Despite Maggie’s discomfort with me and the subject matter, it didn’t take away from the ease with which she and Corwin visually checked in with one another. It spoke of a closeness I craved with both of them.
Maggie’s maternal side fascinated me. Nurturing, attentive, and responsive.
It had always fascinated me. That tenderness she slathered over me once upon a time.
And somehow, I’d taken it and used it to destroy her.
The fuzzy edges of a memory teased the edges of my mind, but I shied away from it with a shudder.
There were things I never wanted to remember, and cheating on Maggie was at the top of that long list.
Regret reared her ugly head, but I pushed her back down into the deepest recesses of my heart.
Buried, she wouldn’t interfere with my determination to get Maggie back.

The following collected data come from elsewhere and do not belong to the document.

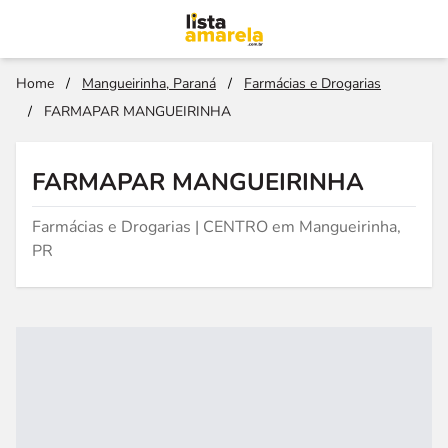
Home
/
Mangueirinha, Paraná
/
Farmácias e Drogarias
/
FARMAPAR MANGUEIRINHA
FARMAPAR MANGUEIRINHA
Farmácias e Drogarias | CENTRO em Mangueirinha,
PR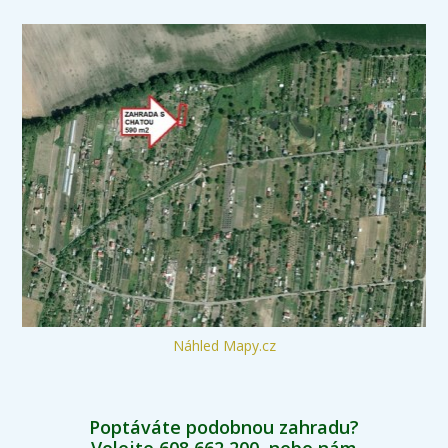
Náhled Mapy.cz
Poptáváte podobnou zahradu?
Volejte 608 662 200, nebo nám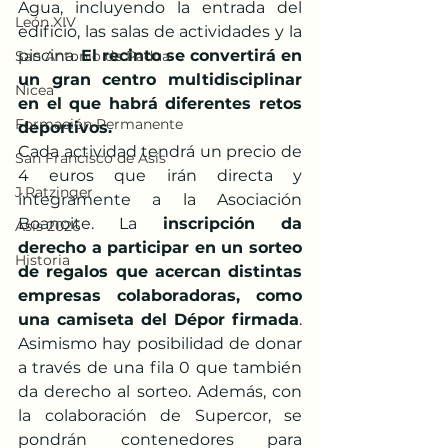
Agua, incluyendo la entrada del 
León XIV
edificio, las salas de actividades y la 
piscina. 
El recinto se convertirá en 
San Antonio de Padua
un gran centro multidisciplinar 
Nicea
en el que habrá diferentes retos 
Formación Permanente
deportivos.
Cada actividad tendrá un precio de 
San Francisco de Asís
4 euros que irán directa y 
J.Ratzinger
íntegramente a la Asociación 
Boanoite. La
 inscripción da 
Asís 2026
derecho a participar en un sorteo 
Historia
de regalos que acercan distintas 
empresas colaboradoras, como 
una camiseta del Dépor firmada
. 
Asimismo hay posibilidad de donar 
a través de una fila 0 que también 
da derecho al sorteo. Además, con 
la colaboración de Supercor, se 
pondrán contenedores para 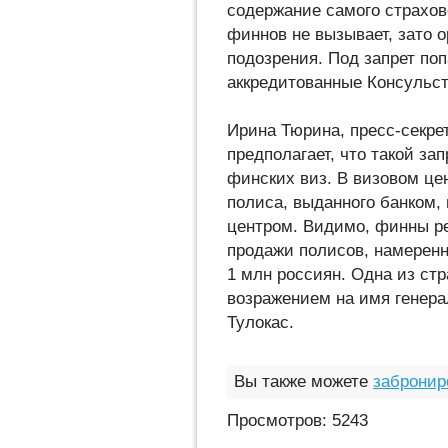
содержание самого страхов
финнов не вызывает, зато 
подозрения. Под запрет поп
аккредитованные Консульс
Ирина Тюрина, пресс-секре
предполагает, что такой з
финских виз. В визовом це
полиса, выданного банком
центром. Видимо, финны р
продажи полисов, намеренно
1 млн россиян. Одна из ст
возражением на имя генера
Тулокас.
Вы также можете
забронир
Просмотров: 5243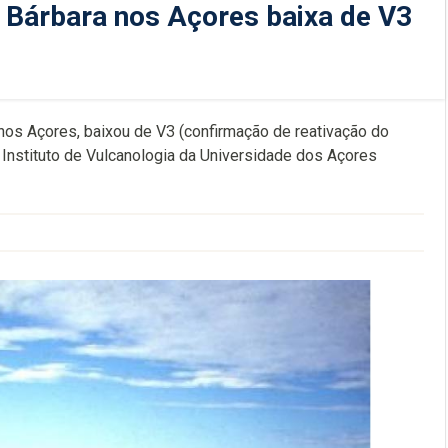
a Bárbara nos Açores baixa de V3
a, nos Açores, baixou de V3 (confirmação de reativação do
 Instituto de Vulcanologia da Universidade dos Açores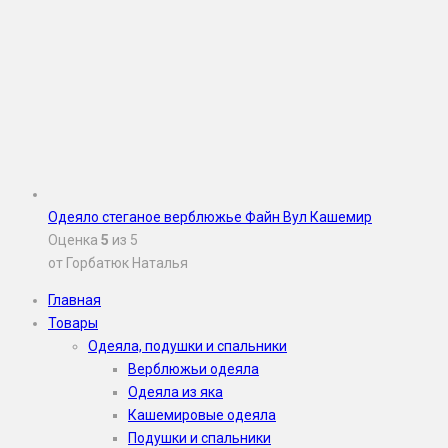
Одеяло стеганое верблюжье Файн Вул Кашемир
Оценка
5
из 5
от Горбатюк Наталья
Главная
Товары
Одеяла, подушки и спальники
Верблюжьи одеяла
Одеяла из яка
Кашемировые одеяла
Подушки и спальники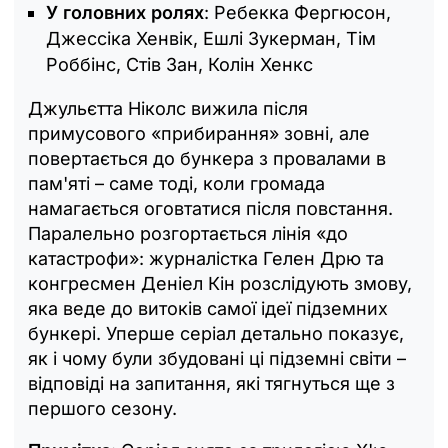
У головних ролях
: Ребекка Фергюсон,
Джессіка Хенвік, Ешлі Зукерман, Тім
Роббінс, Стів Зан, Колін Хенкс
Джульєтта Ніколс вижила після
примусового «прибирання» зовні, але
повертається до бункера з провалами в
пам'яті – саме тоді, коли громада
намагається оговтатися після повстання.
Паралельно розгортається лінія «до
катастрофи»: журналістка Гелен Дрю та
конгресмен Деніел Кін розслідують змову,
яка веде до витоків самої ідеї підземних
бункері. Уперше серіал детально показує,
як і чому були збудовані ці підземні світи –
відповіді на запитання, які тягнуться ще з
першого сезону.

Thinking too much about the past would only underline how unworthy I was for this present gift.
Unworthy, yes, but selfish enough to take it.
And man enough to ensure she’d never regret it.
Maggie pulled another album off the shelf and set it on the side table by the front door before shuffling back to her chair.
My resolve renewed, I turned back to Corwin.
I’d never heard that name before. Where did she come up with it? How did she choose? Corwin wasn’t the name we agreed on when we mapped out our plans.
Oh, God. She’d gone through the entire pregnancy by herself.
The birth.
Had anyone been there with her?
I stared into space, a butterfly flapping violently in my chest.
Those first few sleepless months. I’d heard the horror stories of endless ear infections, vaccinations, and fevers.
I blinked away the dark thoughts. Surely her parents were with her?
Dragging my mind from a past I knew nothing about, I met my son’s curious gaze.
My son.
He studied me much the same way I studied him.
There was so much I didn’t know. I cleared my throat. “Do you play sports?”
He wagged his head back and forth. “I like music more. And hiking. Mom and I go hiking sometimes.”
He was a mini-me.
How did Maggie stand it? All these years loving a child with the face, interests, and quirks of the man who betrayed her.
I shook the memory of Jenny passed out on my bed from my head.
There was something wrong with the memory, something I couldn’t quite put my finger on, but I couldn’t stand to look at it for any amount of time without feeling sick to my stomach.
Without the visceral need to run.
I straightened and stretched out the kinks in my spine from too many hours playing guitar the night before and turned my full attention back to my beautiful son.